§ About this exercise
Keep to one stretch of the data below, the lines from the one with "организациях, уплачивающих только квартальные" up to and including the one with "2026. Система ГАРАНТ", and return that stretch exactly.
:: Extracted data ::
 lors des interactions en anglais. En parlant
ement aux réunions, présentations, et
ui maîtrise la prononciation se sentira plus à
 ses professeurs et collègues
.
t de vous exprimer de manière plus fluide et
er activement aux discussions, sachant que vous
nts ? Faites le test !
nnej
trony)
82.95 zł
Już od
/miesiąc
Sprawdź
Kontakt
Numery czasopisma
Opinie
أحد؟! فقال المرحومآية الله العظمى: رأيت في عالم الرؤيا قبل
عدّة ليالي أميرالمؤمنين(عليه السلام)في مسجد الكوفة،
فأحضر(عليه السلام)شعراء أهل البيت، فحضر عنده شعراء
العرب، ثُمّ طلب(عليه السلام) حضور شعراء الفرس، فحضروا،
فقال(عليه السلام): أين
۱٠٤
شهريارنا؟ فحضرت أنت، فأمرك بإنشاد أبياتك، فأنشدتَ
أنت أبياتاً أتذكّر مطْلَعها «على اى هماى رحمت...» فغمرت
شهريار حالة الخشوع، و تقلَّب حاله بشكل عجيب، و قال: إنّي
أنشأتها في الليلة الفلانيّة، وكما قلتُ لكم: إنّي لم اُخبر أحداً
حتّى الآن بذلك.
:::
:: Extracted data ::
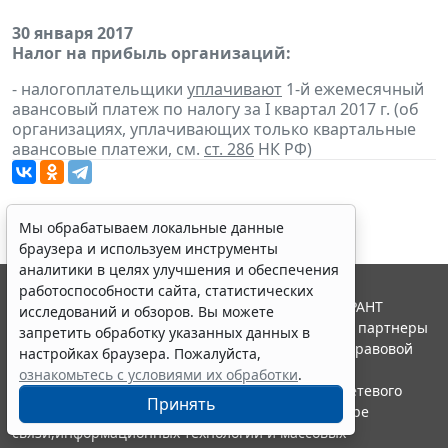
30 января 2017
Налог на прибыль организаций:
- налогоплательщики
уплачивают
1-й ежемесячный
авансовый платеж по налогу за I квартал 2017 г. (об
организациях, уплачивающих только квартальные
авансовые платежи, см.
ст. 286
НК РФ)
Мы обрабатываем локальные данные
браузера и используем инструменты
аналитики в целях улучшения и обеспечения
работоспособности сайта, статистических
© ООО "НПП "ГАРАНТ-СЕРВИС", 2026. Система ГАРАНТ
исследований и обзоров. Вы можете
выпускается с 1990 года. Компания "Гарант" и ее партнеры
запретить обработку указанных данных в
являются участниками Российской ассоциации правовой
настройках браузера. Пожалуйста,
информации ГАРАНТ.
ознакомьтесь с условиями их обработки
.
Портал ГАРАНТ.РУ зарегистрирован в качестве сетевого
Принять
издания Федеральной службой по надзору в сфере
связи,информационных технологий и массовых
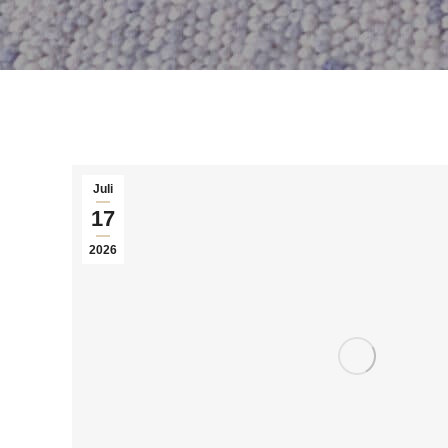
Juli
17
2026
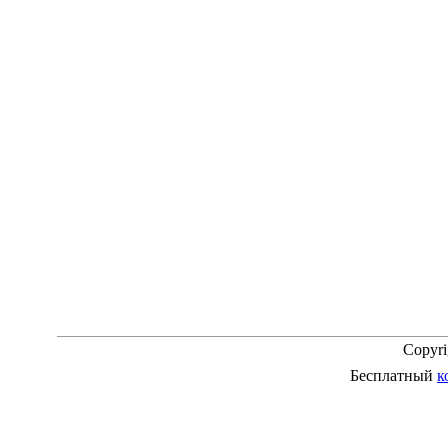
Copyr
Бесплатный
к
:::
§ Solution to this problem
организациях, уплачивающих только квартальные
авансовые платежи, см.
ст. 286
НК РФ)
Мы обрабатываем локальные данные
браузера и используем инструменты
аналитики в целях улучшения и обеспечения
работоспособности сайта, статистических
© ООО "НПП "ГАРАНТ-СЕРВИС", 2026. Система ГАРАНТ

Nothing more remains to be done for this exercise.